Jayson Oweh 2021 NFL Draft Overview
Position: Edge Rusher
Weight: 257 pounds
School: Penn State
Jayson Oweh Draft Profile
It’s not often in a league filled with special athletes someone stands out from the pack. But Jayson Oweh has rare length and athletic tools to work with as an edge rusher. Oweh has been flying up draft boards because his potential is off the charts. However, Oweh is raw as a prospect, as he didn’t start playing football until his junior year in high school.
Jayson Oweh attended Blair Academy in Blairstown, New Jersey. Oweh’s size and athletic ability were obvious to scouts while he was in high school and the defensive end had offers from powerhouse schools such as Alabama, Ohio State, and Georgia, among others. However, he committed to Penn State as part of the 2018 recruiting class. The Nittany Lions have a track record of developing athletes and turning them into top prospects.
Oweh only played in 19 college games over the course of his career. However, he did record two sacks in just two games as a freshman in 2018. In his first full college season, Oweh racked up five sacks in 11 games and was expected to make another jump in production in 2020. In the shortened 2020 season, Oweh earned First-Team All-Big Ten honors as he tallied 6.5 sacks in just seven games. The edge rusher chose to ride that momentum and declare for the NFL draft as a junior underclassman.

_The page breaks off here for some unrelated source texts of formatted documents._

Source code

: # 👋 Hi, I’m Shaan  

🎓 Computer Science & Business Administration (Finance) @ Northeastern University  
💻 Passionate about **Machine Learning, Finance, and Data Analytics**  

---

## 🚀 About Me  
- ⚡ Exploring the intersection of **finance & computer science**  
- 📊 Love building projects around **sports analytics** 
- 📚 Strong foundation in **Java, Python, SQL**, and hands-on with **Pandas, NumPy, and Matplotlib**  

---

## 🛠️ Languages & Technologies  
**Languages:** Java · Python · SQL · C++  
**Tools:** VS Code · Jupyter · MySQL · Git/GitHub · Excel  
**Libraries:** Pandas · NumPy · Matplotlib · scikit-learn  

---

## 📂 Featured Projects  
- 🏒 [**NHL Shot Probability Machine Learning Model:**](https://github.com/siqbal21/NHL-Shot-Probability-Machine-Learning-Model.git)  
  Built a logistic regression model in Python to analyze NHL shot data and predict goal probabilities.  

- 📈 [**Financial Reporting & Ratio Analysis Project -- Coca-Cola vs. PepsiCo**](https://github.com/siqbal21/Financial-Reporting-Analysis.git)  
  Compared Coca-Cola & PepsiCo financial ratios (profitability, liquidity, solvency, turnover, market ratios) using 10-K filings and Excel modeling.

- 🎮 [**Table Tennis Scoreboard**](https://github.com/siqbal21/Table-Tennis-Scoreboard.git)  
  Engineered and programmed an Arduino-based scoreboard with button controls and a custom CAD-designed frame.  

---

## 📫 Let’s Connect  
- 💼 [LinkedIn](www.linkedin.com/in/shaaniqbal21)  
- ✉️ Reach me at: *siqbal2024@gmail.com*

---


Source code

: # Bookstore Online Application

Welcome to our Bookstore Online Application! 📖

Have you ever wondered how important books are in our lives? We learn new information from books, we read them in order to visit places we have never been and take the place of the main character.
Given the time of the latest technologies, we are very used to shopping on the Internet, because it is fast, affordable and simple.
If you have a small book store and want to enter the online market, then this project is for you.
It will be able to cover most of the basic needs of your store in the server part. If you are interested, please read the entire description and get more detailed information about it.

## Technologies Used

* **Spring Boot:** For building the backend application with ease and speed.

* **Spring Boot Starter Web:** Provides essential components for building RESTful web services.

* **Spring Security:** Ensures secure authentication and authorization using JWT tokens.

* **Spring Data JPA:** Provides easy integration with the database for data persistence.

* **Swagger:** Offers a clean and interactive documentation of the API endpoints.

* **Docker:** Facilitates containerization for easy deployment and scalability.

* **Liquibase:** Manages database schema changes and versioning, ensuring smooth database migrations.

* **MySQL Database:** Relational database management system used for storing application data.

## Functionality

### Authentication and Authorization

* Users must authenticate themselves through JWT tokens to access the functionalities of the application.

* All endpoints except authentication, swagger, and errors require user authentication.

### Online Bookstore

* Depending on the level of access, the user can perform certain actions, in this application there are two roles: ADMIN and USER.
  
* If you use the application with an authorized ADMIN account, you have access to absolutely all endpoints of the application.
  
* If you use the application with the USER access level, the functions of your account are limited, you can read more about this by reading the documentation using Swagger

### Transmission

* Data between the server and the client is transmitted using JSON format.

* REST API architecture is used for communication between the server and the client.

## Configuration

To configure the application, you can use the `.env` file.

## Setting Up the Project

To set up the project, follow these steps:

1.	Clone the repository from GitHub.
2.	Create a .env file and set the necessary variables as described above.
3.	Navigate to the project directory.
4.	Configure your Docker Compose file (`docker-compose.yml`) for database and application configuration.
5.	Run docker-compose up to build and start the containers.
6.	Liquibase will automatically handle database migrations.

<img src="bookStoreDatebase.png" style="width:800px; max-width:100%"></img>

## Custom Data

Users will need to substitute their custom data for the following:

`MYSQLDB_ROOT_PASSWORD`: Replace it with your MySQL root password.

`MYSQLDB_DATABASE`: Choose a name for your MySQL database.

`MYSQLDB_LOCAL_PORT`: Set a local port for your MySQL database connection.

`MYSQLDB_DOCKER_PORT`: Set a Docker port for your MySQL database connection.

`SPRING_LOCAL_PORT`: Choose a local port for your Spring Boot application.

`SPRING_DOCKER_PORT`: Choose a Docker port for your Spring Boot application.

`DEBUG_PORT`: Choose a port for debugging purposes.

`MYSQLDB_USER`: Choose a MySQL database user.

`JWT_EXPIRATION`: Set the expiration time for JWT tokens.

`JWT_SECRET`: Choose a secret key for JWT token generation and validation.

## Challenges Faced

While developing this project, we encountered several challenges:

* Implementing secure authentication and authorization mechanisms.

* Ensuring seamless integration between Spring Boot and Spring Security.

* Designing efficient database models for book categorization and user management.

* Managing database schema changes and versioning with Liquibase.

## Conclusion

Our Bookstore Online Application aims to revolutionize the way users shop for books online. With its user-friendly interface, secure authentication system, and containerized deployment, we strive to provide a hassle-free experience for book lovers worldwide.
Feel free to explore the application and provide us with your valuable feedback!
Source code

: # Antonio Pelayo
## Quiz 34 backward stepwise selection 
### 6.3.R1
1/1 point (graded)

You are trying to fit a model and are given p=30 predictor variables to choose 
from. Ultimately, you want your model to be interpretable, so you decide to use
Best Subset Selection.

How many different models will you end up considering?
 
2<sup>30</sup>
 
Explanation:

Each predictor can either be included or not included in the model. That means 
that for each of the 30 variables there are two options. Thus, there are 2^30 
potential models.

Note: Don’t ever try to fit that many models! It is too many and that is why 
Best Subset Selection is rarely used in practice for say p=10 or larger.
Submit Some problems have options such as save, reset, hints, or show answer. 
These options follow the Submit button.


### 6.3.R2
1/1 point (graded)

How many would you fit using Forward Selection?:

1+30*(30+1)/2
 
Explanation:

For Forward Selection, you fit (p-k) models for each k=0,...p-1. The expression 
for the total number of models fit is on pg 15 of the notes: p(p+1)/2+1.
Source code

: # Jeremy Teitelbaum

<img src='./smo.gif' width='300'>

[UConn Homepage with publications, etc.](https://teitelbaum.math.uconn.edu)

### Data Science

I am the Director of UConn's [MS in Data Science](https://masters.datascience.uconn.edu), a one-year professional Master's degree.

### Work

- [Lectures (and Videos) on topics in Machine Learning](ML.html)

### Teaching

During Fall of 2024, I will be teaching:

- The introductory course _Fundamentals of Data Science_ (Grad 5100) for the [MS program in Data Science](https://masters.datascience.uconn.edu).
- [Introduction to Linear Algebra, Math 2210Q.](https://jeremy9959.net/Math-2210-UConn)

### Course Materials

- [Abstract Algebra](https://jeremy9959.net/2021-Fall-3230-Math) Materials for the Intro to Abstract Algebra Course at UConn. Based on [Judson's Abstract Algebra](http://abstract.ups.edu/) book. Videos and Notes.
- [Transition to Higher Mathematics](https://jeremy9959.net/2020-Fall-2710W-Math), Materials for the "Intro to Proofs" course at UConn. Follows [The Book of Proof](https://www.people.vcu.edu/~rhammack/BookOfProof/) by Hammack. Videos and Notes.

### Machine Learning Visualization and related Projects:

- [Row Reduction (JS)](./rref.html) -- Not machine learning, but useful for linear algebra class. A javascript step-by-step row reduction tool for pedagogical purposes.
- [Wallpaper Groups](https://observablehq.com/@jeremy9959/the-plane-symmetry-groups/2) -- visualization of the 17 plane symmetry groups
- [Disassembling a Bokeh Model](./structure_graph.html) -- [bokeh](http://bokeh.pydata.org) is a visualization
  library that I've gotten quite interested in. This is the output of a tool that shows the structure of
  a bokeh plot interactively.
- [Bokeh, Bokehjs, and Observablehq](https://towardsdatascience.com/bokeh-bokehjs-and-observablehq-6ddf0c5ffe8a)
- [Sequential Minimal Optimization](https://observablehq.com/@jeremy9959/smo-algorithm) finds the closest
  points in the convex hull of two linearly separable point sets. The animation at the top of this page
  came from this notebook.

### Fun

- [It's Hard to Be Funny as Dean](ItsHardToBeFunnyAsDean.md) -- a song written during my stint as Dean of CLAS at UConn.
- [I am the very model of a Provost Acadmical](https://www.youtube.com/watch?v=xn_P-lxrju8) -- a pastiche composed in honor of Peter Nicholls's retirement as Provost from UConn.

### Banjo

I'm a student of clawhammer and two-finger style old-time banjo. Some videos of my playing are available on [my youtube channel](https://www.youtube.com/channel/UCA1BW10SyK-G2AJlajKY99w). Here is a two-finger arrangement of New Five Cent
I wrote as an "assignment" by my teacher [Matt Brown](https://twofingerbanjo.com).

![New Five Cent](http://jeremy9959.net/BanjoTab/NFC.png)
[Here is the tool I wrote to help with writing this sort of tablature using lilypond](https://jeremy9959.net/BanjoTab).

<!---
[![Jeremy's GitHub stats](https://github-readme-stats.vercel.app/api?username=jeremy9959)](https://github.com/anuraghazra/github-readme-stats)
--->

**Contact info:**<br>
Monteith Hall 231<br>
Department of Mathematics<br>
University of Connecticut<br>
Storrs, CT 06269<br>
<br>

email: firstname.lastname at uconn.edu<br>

- Rare, special athlete, reportedly ran a 4.36 at 257 pounds during Penn State’s Pro Day
- Strength gives him the ability to throw off blockers
- Cuts off running lanes with his length and quickness and creates tackling angles
- Good leg drive to his power rush; the engine doesn’t stop
- Burst off the snap jumps off the screen
- Inexperienced; he will be a developmental project with a lot of work needed on technique
- Doesn’t stack and come off a block in the run game fluidly; gets caught with a high pad level
- Inconsistent in the run game
- Limited versatility unless he learns quickly in a pro camp; probably best-suited as a designated pass-rusher early
NFL Comparison: Bud Dupree
Oweh would best be suited as a 3-4 outside linebacker early in his career where he can use his elite athleticism in space. Dupree had a slow start to his career with the Pittsburgh Steelers, but has now racked up 39.5 sacks in 81 games at the pro level. He has refined his pass-rush skills and learned how to use his size effectively in the run game. Oweh will need to do the same.
Projection: Second round (could sneak into the first round if a team falls in love with Oweh’s athletic traits)
Bottom Line on Jayson Oweh
The draft value evaluation on Oweh comes down to individual preference; raw athlete and upside versus lack of experience and technique. Oweh could be helped out by the position he plays. Teams are always looking for the next premium pass rusher. The former Nittany Lion has raw athletic tools that many scouts are adamant will turn into production at the pro level.
But Oweh is inexperienced and in need of a full off-season of reps to be able to contribute as a rookie. There are “safer” edge prospects in this year’s draft class who front offices will be convinced can hit the ground running faster than Oweh. He could be a liability in the run game unless he improves his technique and can quickly develop his understanding of schemes. This lack of understanding shows in his get-off; he’s slow to react and doesn’t anticipate well. Oweh made up for it with his athleticism at the college level, but raw athleticism will only get him so far at the pro level.
However, it only takes one team to fall in love with the physical tools. When Oweh will be drafted is hard to predict because the athletic testing is off the charts for a man of his size. He could be worth a flier for a contender late in the first round. But is is also possible that he falls to the second or even third round (where the value could be excellent). The size, strength, and speed is all there. He just needs some experience and with the right coaching there is Pro Bowl potential in Oweh.